Schwab acknowledged that the attorneys’ collective-bargaining agreement is covered by the NLRA but argued that constitutional rights should supersede federal labor law.
He insisted that the effects of the suit would be “extremely limited” to organizations that are “intertwined” with the government — such as public defender organizations — and would not affect other private organizations that receive government contracts. “We are not seeking a broad application of the First Amendment or of Janus specifically to all private sector workers,” he said.
But Seth Goldstein, a longtime lawyer representing workers in various unions, said the suit presents a “foolish argument.”
“This is a backdoor way to get ‘right to work’ instead of pursuing it legislatively, which they know they can’t because the American people support labor unions,” Goldstein said, referring to state laws that allow union members in the private sector to opt out of paying dues.
“It’s obvious that this organization will go to any length to destroy workers’ rights and the NLRA,” he said of the Liberty Justice Center.
Frustration with resolutions
Levine and Popper are especially frustrated with their union because the fees they pay “subsidize speech that they disagree with,” according to the suit. The speech in question is two resolutions passed in a majority vote by members of the ALAA 2022 and 2023 that the pair argue are antisemitic.
The 2023 resolution called for a cease-fire in the conflict in the Gaza Strip, an end to “Israeli apartheid and the occupation and blockade of Palestinian land, sea, and air by Israeli military forces,” and refers several times to Israel’s incursion into the Gaza Strip as a genocide. It passed by a two-to-one margin in a December vote by union members.
Before the vote, Legal Aid Society management reportedly told the union’s membership in a captive audience meeting that the resolution was antisemitic and two members at the Legal Aid Society of Nassau County sued the local to block the vote.

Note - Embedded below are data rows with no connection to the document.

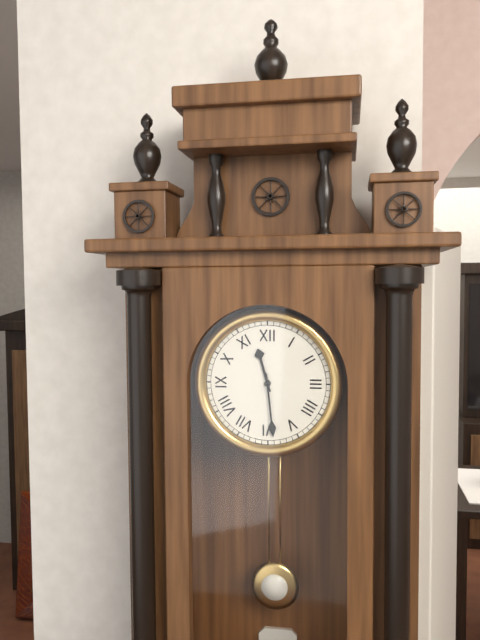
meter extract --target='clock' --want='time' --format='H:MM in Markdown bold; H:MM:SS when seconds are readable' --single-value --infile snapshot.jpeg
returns **11:29**
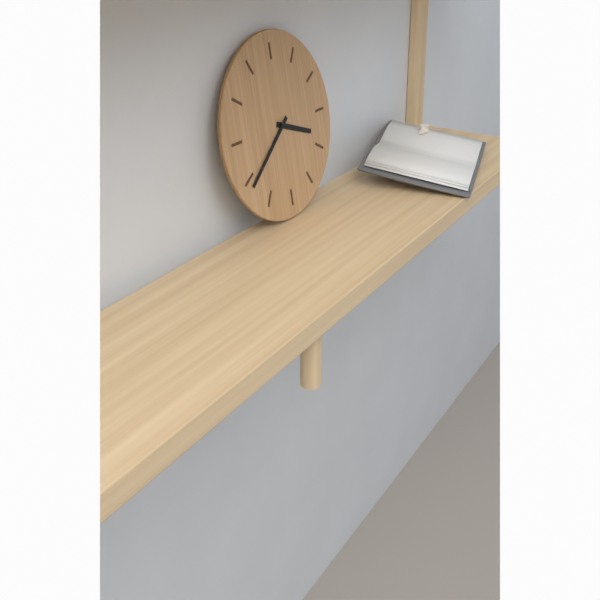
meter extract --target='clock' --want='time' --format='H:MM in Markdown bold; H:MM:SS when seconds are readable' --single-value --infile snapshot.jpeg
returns **3:39**
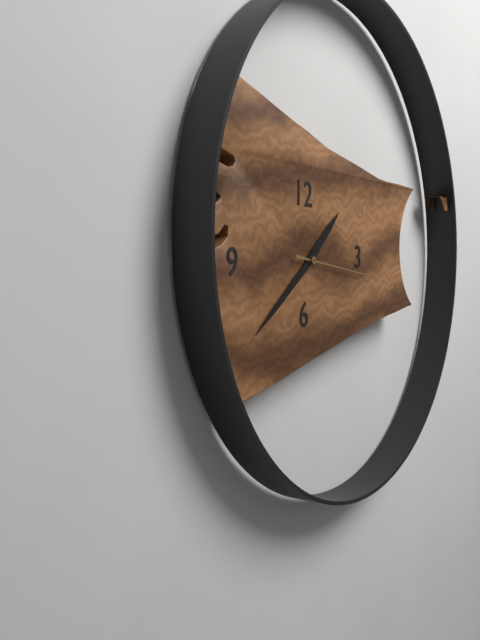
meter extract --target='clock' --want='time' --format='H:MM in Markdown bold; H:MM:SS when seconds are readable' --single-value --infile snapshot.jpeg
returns **1:39:16**
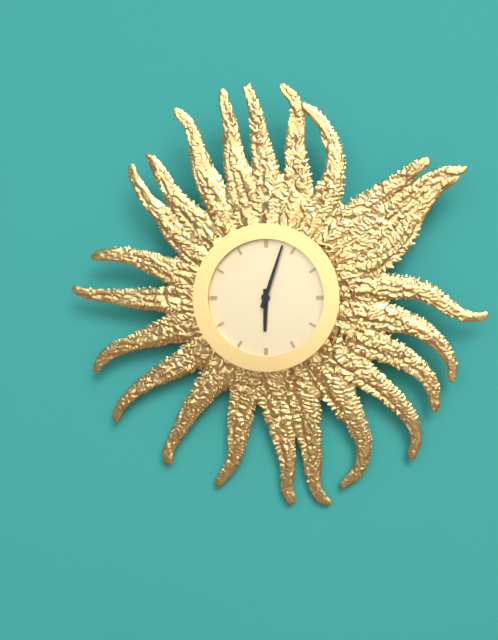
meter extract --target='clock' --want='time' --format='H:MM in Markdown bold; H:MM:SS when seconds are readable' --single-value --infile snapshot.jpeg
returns **6:03**
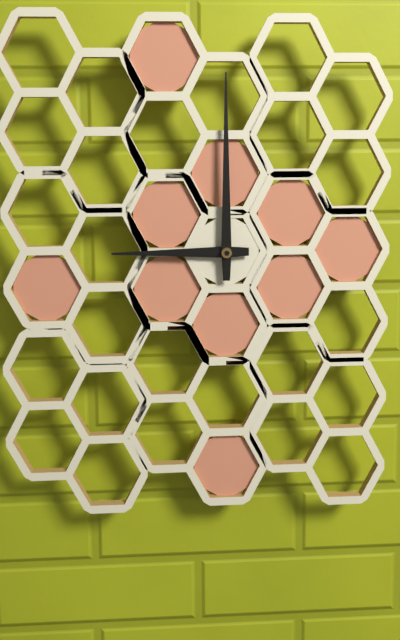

A judge eventually threw out that suit and the vote proceeded.
Congressional Republicans have since voiced their displeasure with that resolution and in March, Congresswoman Virginia Foxx (R-North Carolina), the chair of the Committee on Education and the Workforce, subpoenaed the ALAA for documents related to the resolution. The union has refused to comply with that subpoena.
“The city vehemently stands against all forms of hate speech,” a spokesperson for the city’s Law Department said in a statement when asked about the suit. “We’ll review the case once served.”
Herbert, the Hunter College professor, said this is the first time he has come across an argument applying Janus in this manner. He said he expects the lawyers’ suit will be dismissed because of both its massive implications for private-sector unions and because it implicitly challenges the NLRB’s authority.